Opinion

Facebook is not trustworthy. So why are we still using it?

By Laura Box

Published Nov 20, 2019 at 10:20 AM

Reading time: 2 minutes


Social media

Nov 20, 2019

Imagine a private organisation with more social influence and money than many governments; an omnipresence that transcends national territories and a tentative plan to start its own currency. It sounds like an Orwellian nightmare, right? And yet, Facebook has achieved all three. So why is there so much faith that the corporation won’t attempt to influence the world for its own gain? And why are we still using the platform?

The last few months have revealed a myriad of Facebook’s growing shortcomings. The announcement of Libra’s looming entry into the cryptocurrency market was met with curiosity and excitement, but soon after, major backers PayPal, Visa and Mastercard near-simultaneously withdrew from the project, encouraging a wave of doubt in the currency’s legitimacy.
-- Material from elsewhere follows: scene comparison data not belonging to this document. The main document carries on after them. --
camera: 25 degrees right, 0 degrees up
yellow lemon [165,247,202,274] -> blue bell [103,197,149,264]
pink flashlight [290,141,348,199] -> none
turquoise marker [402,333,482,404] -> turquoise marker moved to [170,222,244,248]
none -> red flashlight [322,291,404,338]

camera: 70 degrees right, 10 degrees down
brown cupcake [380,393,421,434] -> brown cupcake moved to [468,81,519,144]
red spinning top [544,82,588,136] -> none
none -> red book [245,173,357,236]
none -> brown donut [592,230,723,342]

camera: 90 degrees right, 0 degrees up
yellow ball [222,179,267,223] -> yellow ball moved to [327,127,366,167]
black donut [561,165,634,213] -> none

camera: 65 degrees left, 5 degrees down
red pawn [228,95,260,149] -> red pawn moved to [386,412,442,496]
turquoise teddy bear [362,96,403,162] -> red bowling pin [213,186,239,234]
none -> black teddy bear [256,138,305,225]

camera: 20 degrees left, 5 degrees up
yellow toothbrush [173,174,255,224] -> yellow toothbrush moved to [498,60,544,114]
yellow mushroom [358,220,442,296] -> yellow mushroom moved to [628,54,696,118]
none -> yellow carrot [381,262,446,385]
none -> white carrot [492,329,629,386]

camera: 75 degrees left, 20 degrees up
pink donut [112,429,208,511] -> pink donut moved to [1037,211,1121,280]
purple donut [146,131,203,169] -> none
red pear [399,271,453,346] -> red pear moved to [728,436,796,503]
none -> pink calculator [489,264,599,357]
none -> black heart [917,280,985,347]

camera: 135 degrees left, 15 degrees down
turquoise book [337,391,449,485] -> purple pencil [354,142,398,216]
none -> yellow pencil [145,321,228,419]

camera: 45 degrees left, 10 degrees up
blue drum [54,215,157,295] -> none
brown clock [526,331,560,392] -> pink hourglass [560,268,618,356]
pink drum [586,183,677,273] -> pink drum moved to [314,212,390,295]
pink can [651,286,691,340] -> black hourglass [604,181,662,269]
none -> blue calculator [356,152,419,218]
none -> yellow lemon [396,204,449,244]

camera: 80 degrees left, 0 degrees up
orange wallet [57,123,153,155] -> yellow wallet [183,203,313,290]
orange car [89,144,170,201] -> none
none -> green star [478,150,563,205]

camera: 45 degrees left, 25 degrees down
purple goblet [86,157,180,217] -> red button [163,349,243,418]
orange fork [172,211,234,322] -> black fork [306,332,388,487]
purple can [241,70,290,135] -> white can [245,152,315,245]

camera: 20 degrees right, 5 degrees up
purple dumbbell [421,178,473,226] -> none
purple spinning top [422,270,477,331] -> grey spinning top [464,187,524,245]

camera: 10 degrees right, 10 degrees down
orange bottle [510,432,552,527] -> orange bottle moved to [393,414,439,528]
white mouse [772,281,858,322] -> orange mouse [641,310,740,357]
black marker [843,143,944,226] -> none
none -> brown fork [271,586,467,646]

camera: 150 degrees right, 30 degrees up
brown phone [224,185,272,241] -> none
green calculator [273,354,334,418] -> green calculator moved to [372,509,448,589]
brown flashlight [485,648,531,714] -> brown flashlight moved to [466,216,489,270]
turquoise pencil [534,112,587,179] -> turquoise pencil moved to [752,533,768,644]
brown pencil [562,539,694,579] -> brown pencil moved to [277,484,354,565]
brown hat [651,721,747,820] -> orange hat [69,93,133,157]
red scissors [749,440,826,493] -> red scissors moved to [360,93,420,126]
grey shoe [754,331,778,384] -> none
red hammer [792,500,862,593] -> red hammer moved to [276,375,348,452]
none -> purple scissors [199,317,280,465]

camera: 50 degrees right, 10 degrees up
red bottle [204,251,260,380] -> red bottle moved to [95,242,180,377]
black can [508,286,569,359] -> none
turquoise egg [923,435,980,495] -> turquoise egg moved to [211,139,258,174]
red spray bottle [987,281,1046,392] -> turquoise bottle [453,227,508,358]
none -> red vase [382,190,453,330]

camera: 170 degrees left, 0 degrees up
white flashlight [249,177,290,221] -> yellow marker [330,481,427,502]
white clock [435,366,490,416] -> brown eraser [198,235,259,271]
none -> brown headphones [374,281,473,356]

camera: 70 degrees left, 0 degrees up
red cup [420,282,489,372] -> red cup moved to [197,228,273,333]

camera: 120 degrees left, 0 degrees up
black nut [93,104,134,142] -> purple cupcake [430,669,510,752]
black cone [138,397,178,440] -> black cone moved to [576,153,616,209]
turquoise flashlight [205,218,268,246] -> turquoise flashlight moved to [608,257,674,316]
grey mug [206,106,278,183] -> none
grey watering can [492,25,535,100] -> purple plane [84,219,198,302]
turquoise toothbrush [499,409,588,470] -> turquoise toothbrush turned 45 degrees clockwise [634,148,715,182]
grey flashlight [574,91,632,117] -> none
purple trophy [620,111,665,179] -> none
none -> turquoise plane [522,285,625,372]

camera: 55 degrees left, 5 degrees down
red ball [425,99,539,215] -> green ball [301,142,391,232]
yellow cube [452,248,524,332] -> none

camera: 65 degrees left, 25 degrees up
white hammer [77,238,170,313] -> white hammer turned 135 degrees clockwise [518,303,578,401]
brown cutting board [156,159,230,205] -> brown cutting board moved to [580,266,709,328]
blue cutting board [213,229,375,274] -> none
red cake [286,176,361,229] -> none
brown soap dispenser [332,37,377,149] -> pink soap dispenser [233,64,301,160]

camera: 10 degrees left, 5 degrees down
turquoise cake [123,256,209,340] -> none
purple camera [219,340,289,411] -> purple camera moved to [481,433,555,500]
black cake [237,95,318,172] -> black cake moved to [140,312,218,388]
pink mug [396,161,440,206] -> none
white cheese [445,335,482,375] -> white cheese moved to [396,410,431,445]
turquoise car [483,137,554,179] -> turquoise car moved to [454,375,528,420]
The Libra plan has since been changed, with the project being rebranded as a payment system, rather than a currency, but the US inquiry into the project and Alexandra Ocasio-Cortez’s unfaltering series of questions for Mark Zuckerberg resurfaced Facebook’s misdemeanours—their refusal to fact-check politicians’ ads, the Cambridge Analytica scandal—and the platform’s trustworthiness was once again heavily scrutinised.

With US and UK elections approaching, it’s hard not to see why Facebook would be viewed with suspicion. Since the influence of Facebook on both nations’ 2016 elections was proven, Facebook has gone to lengths to make amends. According to Zuckerberg, he has no interest in influencing democracy. In his recent speech at Georgetown University, Zuckerberg said, “I don’t think it’s right for a private company to censor politicians or the news in a democracy.” This was his excuse for why they don’t fact check politicians’ ads.

But other than well-crafted public statements that act only to make excuses for Facebook’s actions, Zuckerberg isn’t doing much to allay the public’s fears, with his penchant for private dinners with conservative politicians causing a wave of concern among liberals. It shouldn’t come as a surprise that Zuckerberg is wining and dining politicians at this point, though. Facebook’s interests lay in increasing profits and keeping taxes minimal, so it pays off to sweet-talk neoliberal politicians and governments.

With neoliberal ideals supporting free-market trade, the deregulation of financial markets, and the shift away from public welfare, corporations—not society—are the first to benefit. Socialist Bernie Sanders introduced a bill aimed at curbing corporate tax avoidance in the US, pointing out that “the truth is that we have a rigged tax code that has essentially legalized tax dodging for large corporations.” If socialist politicians were to obtain power, large corporations would be subject to further accountability. For politicians, a strong relationship with Facebook could, in theory, mean the difference between winning or losing an election, and socialist politicians aren’t winning any brownie points in that arena.

Facebook’s interest in creating its own cryptocurrency is also highly controversial. A corporation having control over currency without any democratic accountability leaves reason to be concerned. Both France and Germany moved to block Libra when it was first announced, saying in a joint statement that “no private entity can claim monetary power, which is inherent to the sovereignty of nations.” While Bitcoin also removed the necessity for government and banks’ control over currency, the difference lies in the decentralised and permissionless nature of Bitcoin, compared to Libra, which will be controlled by a consortium of mega-corporations, who will be subject to regulation.

Facebook’s scale and influence are unique, leaving governments scrambling to create regulations as answers to the questions the company is creating. Never before has the world seen a corporation so extensively impacting psychology and public choice, and this is what’s at the heart of the issue: Facebook makes decisions that impact the lives of millions of people. Most of the users would likely believe that decisions of this scale should be made through a democratic process.

For Facebook, it always comes back to a question of trust. And despite the tech conglomerate proving time and time again that it’s not trustworthy—with our data, with its advertisements and with the news we’re fed—the social networking site has most people feeling as though there’s no alternative. Hopefully, their move into the finance sector won’t end the same way.